PROVIDED PASSAGE =>
============================================================

ADVICE FROM THE TEAM
FAQs about wedding cakes, events cakes and how we work with you.
We are committed to ensuring that everything (as far as your wedding or event cake is concerned) goes as smoothly as possible. below are our top tips, tricks and advice that we have gathered over the years.
Servings - Is your cake going to be dessert? Maybe it’s a light bite with coffee. However you’d like your caterers to serve your cake it’s really important that we know how many people you would like it to serve and how you will be serving it. This means we can advise on the best size cake for you without leaving anyone out or having any waste.
Marquees - We love an outdoor wedding as much as the next person, but sometimes this could be a problem for your cake. Buttercream cakes and semi-naked cakes can be particularly troublesome in the summer months (we really don’t recommend them for marquees) and it’s also worth thinking about where the cake is to be set up. It will need a stable and completely flat surface, especially if you have chosen a tiered cake. We will be unable to assemble a tiered cake on an uneven surface as we wouldn’t want anything to happen to it whilst you are enjoying your special day. Good ventilation is essential no matter what finish you opt for. And we recommend hiring a mobile AC unit or standard fans. It is a good idea to speak to your marquee provider.

============================================================

DATASET EXCERPTS =>
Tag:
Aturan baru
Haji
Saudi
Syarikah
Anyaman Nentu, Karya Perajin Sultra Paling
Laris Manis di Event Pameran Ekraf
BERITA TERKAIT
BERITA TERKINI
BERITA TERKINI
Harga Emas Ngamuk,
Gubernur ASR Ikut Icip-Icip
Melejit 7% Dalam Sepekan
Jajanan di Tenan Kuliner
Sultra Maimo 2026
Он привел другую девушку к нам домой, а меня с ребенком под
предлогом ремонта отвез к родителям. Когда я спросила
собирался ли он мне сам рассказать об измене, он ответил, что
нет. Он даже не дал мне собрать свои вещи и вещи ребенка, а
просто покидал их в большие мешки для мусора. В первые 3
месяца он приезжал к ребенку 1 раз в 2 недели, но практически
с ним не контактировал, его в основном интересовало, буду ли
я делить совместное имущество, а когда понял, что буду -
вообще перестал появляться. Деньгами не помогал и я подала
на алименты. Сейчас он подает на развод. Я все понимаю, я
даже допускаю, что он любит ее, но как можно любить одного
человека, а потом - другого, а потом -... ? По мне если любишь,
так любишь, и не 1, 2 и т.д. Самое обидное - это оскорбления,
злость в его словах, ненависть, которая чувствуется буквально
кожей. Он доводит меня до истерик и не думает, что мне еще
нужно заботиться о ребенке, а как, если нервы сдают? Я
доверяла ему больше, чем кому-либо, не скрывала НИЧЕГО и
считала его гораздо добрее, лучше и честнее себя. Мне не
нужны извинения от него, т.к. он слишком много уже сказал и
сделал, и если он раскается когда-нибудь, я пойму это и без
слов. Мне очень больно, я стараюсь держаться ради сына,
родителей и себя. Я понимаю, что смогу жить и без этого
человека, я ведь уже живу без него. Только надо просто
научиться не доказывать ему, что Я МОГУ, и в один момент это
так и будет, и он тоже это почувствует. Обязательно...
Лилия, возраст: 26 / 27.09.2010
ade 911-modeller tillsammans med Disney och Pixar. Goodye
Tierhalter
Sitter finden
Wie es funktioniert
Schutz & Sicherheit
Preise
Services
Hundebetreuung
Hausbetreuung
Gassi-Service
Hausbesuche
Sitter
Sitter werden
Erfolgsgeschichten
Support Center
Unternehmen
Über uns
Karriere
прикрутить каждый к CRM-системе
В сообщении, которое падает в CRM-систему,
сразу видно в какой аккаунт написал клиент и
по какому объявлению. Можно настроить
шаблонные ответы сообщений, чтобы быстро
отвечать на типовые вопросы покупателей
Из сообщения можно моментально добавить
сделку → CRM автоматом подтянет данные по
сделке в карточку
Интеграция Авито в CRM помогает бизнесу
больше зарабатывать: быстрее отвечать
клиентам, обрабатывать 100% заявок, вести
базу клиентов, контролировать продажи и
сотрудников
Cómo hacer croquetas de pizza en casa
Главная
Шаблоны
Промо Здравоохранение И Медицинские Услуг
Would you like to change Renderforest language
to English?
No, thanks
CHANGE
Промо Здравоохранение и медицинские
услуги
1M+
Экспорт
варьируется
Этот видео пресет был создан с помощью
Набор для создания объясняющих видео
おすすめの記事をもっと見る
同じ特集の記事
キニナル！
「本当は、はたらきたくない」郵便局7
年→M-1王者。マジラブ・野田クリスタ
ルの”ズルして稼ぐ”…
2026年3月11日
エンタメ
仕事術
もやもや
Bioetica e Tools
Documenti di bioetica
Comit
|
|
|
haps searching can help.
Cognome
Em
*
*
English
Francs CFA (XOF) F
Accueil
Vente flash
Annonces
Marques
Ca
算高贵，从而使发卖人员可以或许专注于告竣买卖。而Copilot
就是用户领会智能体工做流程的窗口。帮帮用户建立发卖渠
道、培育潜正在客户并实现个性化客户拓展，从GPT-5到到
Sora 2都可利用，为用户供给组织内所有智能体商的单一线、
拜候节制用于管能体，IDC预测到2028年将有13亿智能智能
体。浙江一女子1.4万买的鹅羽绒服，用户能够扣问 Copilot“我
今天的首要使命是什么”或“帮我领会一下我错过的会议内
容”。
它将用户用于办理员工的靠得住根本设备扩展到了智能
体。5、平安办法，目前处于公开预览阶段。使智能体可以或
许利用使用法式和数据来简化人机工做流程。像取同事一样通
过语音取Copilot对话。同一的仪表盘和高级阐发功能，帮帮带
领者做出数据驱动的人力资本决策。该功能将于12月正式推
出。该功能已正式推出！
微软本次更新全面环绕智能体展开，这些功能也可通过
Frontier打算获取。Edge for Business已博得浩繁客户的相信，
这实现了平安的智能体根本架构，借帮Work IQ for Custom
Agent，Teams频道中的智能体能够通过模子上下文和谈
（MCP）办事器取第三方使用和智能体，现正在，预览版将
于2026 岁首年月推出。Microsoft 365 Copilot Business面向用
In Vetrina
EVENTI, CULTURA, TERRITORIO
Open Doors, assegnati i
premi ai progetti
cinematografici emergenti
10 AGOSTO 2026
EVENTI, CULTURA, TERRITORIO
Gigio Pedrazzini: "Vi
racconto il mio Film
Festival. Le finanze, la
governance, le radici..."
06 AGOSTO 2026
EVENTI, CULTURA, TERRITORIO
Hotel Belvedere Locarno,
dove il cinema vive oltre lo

============================================================

ASSIGNMENT A =>
Edit the passage of the wedding cake advice page starting with "ADVICE FROM THE" and going on through "over the years.", putting "suggestions" in place of "tips".
ASSIGNMENT B =>
Continue the wedding cake advice page from its final sentence.

ANSWER A =>
ADVICE FROM THE TEAM
FAQs about wedding cakes, events cakes and how we work with you.
We are committed to ensuring that everything (as far as your wedding or event cake is concerned) goes as smoothly as possible. below are our top suggestions, tricks and advice that we have gathered over the years.

ANSWER B =>
We will ask you to E sign a separate ‘Marquee disclamer agreement’ that will outline exactly what is required to make your dream cake happen if your dream venue is a marquee.
Fresh flowers - Flowers are our favourite thing (after cake) and we have a wealth of knowledge about what flowers are edible or cake safe. It would be great if you could put your chosen florist in touch with us before the delivery or let us know what flowers and foliage you are hoping to have so we can avoid any sitution where we may have to refuse to use certain flowers or foliage to finish your cake with. Many flowers regually used for floristry are actually toxic, and the FSA are reviewing their use on cakes.
Vegan cakes - We offer vanilla or chocolate cake as vegan. We can also do ‘ultra low’ gluten, lactose and dairy. We can’t say 100% ‘free from’ as we only have one kitchen and oven. But we work very hard to prevent cross contamination.
Naked cakes - These are the cakes you will see with no icing on at all, not to be confused with the semi naked cakes. We don’t do fully naked cakes as experience has taught us that they dry out too fast and can be unstable. If you want that rustic look then think about a semi naked cake instead.
Lead times - We are often asked how far ahead should a wedding cake be ordered? The simple answer is as soon as possible after booking your venue. We get booked up fast, and months in advance. So get in touch as soon as you can to secure your date with us, even if you don’t know exactly what you want yet.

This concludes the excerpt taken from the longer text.